Ask HN: best cloud for a early stage startup? - matysanchez

Use your own criteria, for example: price, facilities, easy to config, easy to scale, support X technology (like mongo or ruby).
======
quickdry21
I'm going to assume by cloud, you mean a cloud VPS hosting provider. If you
want some cheap, bare bone VPS's, DigitalOcean has worked for us.

\+ After shopping around, $5/month for a 512MB ram server is about as cheap as
you can get.

\+ Simple to spin up a VPS (as opposed to Azure, which requires you to jump
through hoops if you just want a Linux server).

\+ Great API for managing VPS's- simple, solid and intuitive (although
AWS/EC2, while more complex due to additional features, is also very
intuitive).

\+ Great customer support - you can browse to creating a new VPS or opening a
new ticket from the same page. Easy support and quick responses.

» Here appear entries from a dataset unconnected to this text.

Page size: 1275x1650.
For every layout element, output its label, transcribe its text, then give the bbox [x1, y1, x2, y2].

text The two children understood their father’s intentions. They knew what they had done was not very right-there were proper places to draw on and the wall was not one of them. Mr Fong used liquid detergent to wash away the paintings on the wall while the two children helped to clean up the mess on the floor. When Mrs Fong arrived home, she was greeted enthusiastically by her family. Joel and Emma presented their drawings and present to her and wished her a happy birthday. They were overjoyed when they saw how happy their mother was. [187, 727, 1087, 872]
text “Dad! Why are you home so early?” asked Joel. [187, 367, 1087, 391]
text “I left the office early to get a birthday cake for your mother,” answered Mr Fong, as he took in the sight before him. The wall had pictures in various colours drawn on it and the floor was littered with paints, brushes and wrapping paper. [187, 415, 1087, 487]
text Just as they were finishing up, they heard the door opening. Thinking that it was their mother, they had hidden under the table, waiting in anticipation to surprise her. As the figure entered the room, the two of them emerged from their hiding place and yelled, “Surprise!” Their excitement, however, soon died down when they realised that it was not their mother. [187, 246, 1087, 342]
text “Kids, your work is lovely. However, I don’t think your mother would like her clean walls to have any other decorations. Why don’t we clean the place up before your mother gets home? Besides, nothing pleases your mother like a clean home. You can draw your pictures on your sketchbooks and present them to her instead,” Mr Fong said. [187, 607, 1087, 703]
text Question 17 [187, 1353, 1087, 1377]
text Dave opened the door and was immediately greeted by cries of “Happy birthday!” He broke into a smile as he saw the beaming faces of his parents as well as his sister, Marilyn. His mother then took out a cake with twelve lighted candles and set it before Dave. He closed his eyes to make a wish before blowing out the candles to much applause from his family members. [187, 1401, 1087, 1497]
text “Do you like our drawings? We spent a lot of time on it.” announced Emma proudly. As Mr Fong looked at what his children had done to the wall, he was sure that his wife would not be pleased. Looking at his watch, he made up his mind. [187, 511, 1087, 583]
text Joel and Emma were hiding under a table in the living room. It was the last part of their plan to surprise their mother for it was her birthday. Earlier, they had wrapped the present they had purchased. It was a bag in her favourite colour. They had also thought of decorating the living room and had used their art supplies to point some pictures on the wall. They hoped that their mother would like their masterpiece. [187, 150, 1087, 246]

(+/-)? VERY basic VPS hosting. They provide the minimum amount of distance
between yourself and your server. You need to be command line friendly. A good
example of the difference between DigitalOcean and AWS/EC2 is that you will
need to manage your own firewall (with EC2 they do it for you via security
groups). For me the reduced distance is a plus, but if you are inquiring about
technology supported this may be a minus for you.

(+/-)? Lack of PaaS features: this is IaaS, you will be given a VPS somewhere
on the interwebs, and you will need to be able to manage it. If you need
support for MongoDB, Rails or the like this may not be for you. You will need
to install/configure the entire stack.

\- Downtime! We migrated our entire infrastructure from EC2 to DigitalOcean
around October(ish?) 2013. In that time period there have been 3 significant
data centre outages (one lasting an hour or two). OTOH they are very
transparent about issues that have occurred and have given detailed post-
mortems.

------
bobfirestone
If you are using rails or Sinatra I am a fan of cloud66. It manages deployment
and you can back it with a half dozen different cloud providers. If you have
load balancing enabled you can hook up to multiple servers from multiple
providers.